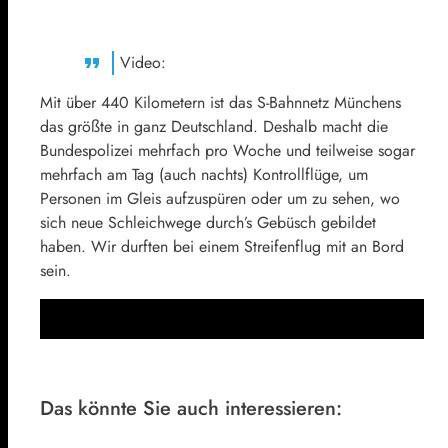
Video:
Mit über 440 Kilometern ist das S-Bahnnetz Münchens
das größte in ganz Deutschland. Deshalb macht die
Bundespolizei mehrfach pro Woche und teilweise sogar
mehrfach am Tag (auch nachts) Kontrollflüge, um
Personen im Gleis aufzuspüren oder um zu sehen, wo
sich neue Schleichwege durch’s Gebüsch gebildet
haben. Wir durften bei einem Streifenflug mit an Bord
sein.
Das könnte Sie auch interessieren:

What is required: Above are the records. Copy every line in them holding "auch".

Response to the exercise:
mehrfach am Tag (auch nachts) Kontrollflüge, um
Das könnte Sie auch interessieren:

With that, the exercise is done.